Следствием такой патриархальной простоты нравов было то, что многие люди, очень нелепые, пошли чуть не за гениев, многие речи, очень глупые, стали чуть не на ряду с изречениями мудрости. Попробовал бы кто-нибудь из «наших» отпустить такую штуку, что «нельзя, дескать, не сочувствовать» и т. д. — всякий из зде-сидящих зажал бы ему уста, сказавши: «Охота вам, почтеннейший друг, предаваться такому дремучему празднословию!» — но так как этим празднословием занялся NN, существо в некотором смысле неразумное, существо, с трудом выговаривающее папа и мама, то в его устах самый позыв к празднословию, более или менее человечному, более или менее не изукрашенному обычными ингредиентами нашего древнего красноречия, уже казался поступком, который мы спешили запечатлеть в наших благодарных умах, где мы тщательно собирали лепестки для будущих венков героям наших сердечных вожделений.
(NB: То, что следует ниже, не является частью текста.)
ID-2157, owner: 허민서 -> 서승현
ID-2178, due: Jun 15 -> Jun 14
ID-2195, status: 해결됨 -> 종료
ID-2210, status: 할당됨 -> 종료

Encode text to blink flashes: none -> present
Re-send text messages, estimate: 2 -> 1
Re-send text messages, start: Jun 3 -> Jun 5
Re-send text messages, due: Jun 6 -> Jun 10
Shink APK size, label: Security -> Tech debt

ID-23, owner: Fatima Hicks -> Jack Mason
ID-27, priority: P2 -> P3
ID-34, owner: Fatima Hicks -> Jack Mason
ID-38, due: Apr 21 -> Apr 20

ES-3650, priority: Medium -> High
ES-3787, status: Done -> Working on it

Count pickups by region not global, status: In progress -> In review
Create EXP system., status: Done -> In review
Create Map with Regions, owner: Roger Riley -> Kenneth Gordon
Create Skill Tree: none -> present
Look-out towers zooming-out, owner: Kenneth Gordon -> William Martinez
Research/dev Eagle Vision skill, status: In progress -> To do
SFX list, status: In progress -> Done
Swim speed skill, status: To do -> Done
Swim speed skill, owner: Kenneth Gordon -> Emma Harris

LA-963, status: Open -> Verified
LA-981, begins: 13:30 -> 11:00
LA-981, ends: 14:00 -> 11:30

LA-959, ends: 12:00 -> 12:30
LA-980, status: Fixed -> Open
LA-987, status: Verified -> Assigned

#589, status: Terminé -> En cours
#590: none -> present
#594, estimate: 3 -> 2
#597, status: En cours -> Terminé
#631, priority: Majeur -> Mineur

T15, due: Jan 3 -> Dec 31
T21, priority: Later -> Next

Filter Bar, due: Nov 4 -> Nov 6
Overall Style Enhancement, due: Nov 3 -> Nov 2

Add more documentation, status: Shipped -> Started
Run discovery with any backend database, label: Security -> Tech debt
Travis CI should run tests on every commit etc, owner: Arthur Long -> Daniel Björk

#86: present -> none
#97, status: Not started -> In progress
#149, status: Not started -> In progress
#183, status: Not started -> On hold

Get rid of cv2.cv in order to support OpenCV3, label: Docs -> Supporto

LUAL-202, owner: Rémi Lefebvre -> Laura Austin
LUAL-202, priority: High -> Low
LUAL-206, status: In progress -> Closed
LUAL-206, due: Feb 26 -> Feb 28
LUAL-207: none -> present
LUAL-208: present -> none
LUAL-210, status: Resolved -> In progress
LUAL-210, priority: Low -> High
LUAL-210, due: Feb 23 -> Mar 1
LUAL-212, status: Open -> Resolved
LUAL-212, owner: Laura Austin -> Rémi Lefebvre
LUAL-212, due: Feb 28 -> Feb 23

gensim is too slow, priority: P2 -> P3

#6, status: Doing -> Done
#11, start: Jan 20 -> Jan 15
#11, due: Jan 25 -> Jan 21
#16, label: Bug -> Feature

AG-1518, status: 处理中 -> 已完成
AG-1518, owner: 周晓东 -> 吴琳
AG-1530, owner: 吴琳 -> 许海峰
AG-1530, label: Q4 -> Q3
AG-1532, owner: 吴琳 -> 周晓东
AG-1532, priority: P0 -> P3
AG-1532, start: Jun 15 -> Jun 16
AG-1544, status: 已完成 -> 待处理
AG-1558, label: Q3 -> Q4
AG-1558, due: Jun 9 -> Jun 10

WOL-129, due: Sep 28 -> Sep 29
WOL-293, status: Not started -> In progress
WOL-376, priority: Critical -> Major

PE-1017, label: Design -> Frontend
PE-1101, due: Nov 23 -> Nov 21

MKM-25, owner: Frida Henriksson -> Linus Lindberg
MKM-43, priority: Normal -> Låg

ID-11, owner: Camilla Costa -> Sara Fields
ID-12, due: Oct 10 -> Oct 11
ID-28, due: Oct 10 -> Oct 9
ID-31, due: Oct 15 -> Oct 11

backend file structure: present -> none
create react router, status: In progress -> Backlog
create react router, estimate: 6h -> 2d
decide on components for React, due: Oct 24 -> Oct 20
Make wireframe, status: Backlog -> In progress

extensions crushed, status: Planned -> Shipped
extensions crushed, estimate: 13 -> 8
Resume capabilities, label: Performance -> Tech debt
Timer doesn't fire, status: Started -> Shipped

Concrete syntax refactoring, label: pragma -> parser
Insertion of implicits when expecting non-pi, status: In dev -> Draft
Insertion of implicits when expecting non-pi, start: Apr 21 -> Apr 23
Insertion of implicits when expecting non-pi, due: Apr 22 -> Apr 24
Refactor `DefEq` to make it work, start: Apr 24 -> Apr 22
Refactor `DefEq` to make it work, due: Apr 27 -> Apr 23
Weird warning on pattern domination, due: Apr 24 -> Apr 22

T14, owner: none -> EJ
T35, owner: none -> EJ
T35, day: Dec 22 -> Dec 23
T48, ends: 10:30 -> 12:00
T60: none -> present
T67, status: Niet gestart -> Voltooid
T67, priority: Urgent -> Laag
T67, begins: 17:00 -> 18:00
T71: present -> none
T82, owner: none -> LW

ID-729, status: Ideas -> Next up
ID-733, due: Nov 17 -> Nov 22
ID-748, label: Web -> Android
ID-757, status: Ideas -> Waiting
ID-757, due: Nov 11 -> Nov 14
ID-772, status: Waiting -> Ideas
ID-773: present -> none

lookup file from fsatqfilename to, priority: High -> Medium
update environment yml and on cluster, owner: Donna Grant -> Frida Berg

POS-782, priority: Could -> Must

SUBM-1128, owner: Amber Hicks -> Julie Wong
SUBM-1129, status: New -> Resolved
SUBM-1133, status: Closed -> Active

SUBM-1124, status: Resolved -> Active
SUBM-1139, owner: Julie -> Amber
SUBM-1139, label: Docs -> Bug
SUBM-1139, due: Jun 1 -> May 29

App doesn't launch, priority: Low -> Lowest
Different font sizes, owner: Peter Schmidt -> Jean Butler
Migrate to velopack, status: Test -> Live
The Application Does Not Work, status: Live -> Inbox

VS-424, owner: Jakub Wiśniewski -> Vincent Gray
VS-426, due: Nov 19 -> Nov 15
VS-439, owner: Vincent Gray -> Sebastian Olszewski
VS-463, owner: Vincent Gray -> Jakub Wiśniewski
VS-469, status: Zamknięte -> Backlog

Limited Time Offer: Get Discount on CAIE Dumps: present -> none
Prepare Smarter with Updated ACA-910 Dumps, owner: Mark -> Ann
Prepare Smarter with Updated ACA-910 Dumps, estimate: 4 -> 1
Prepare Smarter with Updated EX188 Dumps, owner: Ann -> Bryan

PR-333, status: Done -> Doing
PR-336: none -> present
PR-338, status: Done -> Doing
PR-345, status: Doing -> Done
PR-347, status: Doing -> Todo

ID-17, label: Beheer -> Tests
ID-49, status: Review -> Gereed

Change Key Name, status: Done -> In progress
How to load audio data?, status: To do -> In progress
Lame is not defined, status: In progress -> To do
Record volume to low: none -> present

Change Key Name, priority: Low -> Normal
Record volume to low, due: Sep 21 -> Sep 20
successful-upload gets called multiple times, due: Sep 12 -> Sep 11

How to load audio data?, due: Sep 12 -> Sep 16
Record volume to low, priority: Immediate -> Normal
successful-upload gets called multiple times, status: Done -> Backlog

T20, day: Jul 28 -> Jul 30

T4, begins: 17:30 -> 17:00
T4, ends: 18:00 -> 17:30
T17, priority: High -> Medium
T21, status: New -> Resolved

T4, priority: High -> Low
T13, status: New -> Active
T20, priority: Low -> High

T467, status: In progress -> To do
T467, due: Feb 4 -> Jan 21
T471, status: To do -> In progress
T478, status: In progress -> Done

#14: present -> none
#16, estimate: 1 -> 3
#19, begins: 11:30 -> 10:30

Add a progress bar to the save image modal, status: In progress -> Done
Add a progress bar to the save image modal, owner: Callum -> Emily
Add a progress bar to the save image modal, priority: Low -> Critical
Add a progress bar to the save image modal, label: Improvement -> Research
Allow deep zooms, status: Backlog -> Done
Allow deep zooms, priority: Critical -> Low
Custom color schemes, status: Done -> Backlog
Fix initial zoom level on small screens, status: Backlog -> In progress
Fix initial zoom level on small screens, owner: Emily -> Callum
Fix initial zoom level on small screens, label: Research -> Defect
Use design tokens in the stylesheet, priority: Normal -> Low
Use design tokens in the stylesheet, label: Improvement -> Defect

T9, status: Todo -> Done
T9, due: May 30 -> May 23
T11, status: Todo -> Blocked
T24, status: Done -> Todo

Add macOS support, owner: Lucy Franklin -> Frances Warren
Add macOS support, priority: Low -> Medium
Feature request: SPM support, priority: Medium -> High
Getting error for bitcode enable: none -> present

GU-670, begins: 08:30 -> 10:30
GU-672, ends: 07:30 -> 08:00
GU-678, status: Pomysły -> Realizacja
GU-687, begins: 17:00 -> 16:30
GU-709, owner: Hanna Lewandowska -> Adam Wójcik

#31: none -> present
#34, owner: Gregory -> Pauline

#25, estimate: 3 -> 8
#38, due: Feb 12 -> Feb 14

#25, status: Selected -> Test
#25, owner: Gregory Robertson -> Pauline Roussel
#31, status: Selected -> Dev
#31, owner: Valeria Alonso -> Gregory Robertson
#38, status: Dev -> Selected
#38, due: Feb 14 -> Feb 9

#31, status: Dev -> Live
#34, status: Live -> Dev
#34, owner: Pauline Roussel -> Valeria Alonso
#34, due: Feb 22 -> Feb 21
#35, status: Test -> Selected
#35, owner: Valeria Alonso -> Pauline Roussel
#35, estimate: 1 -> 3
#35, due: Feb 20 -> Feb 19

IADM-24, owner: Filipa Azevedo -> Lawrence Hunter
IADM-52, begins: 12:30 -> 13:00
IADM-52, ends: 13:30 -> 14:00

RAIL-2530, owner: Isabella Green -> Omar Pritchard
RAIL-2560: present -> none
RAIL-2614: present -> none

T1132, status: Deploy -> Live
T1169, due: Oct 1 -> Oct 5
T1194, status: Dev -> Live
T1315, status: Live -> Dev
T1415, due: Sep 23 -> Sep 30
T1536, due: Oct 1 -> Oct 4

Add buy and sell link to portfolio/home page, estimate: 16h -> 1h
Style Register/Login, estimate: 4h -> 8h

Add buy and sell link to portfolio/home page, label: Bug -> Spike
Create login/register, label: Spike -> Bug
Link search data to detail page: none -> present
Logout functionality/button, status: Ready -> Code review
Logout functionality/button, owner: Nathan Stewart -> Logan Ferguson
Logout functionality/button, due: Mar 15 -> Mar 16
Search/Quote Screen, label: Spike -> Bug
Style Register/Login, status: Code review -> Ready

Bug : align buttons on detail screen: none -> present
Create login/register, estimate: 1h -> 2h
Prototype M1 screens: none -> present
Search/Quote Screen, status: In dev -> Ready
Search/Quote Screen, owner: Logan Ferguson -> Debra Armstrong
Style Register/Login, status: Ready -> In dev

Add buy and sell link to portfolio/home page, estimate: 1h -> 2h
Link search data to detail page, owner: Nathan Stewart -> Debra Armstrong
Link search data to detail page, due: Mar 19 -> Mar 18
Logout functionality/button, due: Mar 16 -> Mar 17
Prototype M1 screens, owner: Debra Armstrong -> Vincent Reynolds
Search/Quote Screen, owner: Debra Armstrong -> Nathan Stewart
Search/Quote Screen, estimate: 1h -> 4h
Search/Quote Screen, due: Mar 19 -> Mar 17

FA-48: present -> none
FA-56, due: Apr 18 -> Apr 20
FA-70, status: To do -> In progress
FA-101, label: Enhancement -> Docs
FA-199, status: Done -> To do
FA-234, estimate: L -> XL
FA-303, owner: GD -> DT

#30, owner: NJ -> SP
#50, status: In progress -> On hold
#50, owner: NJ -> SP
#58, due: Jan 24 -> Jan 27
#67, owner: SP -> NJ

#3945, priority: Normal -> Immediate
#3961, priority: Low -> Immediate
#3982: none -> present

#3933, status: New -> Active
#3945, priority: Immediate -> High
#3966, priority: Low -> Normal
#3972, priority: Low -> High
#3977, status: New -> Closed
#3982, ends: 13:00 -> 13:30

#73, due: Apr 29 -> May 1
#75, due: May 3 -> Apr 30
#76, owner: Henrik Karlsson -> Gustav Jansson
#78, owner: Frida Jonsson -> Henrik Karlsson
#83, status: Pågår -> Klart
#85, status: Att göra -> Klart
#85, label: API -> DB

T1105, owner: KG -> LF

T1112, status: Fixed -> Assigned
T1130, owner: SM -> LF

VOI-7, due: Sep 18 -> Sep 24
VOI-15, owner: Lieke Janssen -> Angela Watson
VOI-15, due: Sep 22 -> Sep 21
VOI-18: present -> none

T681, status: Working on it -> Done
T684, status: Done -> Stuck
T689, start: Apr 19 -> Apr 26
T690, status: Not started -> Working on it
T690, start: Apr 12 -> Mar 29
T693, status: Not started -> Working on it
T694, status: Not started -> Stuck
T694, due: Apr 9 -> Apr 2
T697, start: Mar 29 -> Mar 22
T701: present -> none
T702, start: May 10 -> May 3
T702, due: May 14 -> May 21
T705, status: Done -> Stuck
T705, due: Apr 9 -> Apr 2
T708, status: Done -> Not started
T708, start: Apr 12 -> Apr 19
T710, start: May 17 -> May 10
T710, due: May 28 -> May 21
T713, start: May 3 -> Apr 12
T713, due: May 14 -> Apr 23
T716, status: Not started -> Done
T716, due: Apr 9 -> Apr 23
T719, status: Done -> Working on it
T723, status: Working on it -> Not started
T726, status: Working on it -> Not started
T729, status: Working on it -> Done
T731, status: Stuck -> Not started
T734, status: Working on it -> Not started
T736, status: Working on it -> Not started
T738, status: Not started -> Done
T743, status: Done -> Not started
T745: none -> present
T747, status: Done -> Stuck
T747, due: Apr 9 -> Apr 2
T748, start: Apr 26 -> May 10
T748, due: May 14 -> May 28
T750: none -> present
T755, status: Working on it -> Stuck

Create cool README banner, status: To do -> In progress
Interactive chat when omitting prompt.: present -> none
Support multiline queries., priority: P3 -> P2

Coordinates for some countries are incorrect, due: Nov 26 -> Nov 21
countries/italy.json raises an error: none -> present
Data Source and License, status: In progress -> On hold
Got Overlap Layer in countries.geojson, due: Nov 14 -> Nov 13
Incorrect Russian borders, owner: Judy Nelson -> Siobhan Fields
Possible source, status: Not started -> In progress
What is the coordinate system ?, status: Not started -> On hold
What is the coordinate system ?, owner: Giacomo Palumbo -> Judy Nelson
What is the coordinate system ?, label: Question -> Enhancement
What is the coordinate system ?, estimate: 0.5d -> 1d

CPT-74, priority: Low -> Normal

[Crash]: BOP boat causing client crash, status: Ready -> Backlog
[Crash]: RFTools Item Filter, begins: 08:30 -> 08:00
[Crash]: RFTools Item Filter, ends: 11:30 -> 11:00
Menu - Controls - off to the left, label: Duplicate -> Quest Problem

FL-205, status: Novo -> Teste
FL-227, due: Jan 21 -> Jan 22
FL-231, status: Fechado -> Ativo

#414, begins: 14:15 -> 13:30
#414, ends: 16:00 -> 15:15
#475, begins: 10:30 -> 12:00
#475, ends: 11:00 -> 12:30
И мы, члены этого строгого и взыскательного, члены этого поистине нравственного меньшинства, до такой степени искренно восторгались убогими нашими героями, что потребность лизаться упорно засела в нас даже по сю пору, когда, по-видимому, нет уже и побудительных причин ни для лизания, ни для телячьих восторгов.
Ошибка горькая и обильная последствиями самого тлетворного свойства, ибо она отнимала у наших убеждений ту бесповоротную крепость и силу, без которой немыслимо никакое деятельное влияние на общество, ибо она была причиной бесчисленных стачек с неправдою, безобразием ходячей общественной нравственности, ибо она успокоивала нас в той пассивной роли наблюдателей-сводников, которую мы сами себе навязали.
Но вместе с тем ошибка и не необъяснимая. В самом деле, к чему прилепиться, как распознать истину от лжи, при существовании всеобщей, почти эпидемической путаницы понятий и представлений? И как не примкнуть, например, к NN, который, по крайней мере, умеет конфузиться и краснеть, тогда как рядом с ним какой-нибудь ММ нахально несет свою плоскодонную морду, безнаказанно ставя ее поперек всему благородно мыслящему? Мысль человеческая с трудом выносит одиночество, а чувство и вовсе не терпит его. Это свойство человеческой природы, эта общительность человека сообщают нечто роковое всей его деятельности, вынуждая его, независимо от него самого, признавать за добро то, что в сущности представляет собой лишь меньшую сумму зла. Сквозник-Дмухановский не только во сне, но и наяву видел кругом себя только свиные рыла: что мудреного, что он и Хлестакова признал за человека? Наши публицисты так долго видели то же самое, что видел и вышеупомянутый градоначальник: что мудреного, что в настоящее время они с остервенением приглашают сограждан лобзать даже в таких случаях, когда, по совести, следовало бы приглашать их плевать.
Скажут, быть может: «Зачем же члены этого добродетельного, этого взыскательного меньшинства не поищут образцов гражданской доблести среди самих себя, зачем они вторгаются в ту сферу, где властвуют свиные рыла?» Ответ на это простой: затем, что мысль человеческая никак не может признать кружка за мир. Как бы ни были для нас милы и симпатичны люди кружка, как бы хорошо ни чувствовали мы себя среди их, все-таки мы не можем совершенно обрезать те нити, которые привязывают нас к миру, все-таки мы сознаем, что дело, настоящее дело, не в кружке, а вне его, и именно в той темной области, в которой живут и действуют Сквозники-Дмухановские.
Но в особенности мудрено было не ошибиться в выборе героев в последнее время. Россияне так изолгались в какие-нибудь пять лет времени, что решительно ничего нельзя понять в этой всеобщей хлестаковщине. В публичных местах нет отбоя от либералов всевозможных шерстей, и только слишком чуткое и привычное ухо за шумихою пустозвонных фраз может подметить старинную заскорузлость воззрений и какое-то лукавое, чуть сдерживаемое приурочивание вопросов общих, исторических к пошленьким интересам скотного двора своей собственной жизни.
Едете ли вы, например, по железной дороге — присмотритесь, сделайте милость, к тому, что крутом вас делается, прислушайтесь к тому, что говорится в вагонах. И речи, и морды — все, кажется, протестует! И протестует в каком-то плюхо-просящем, минорном тоне, как будто так и сует всем и каждому и в нос, и в рот, и в глаза, что я, дескать, сам по себе ничего, я червь, я слякоть, я клоп постельный, а вот отечество-то за что страдает!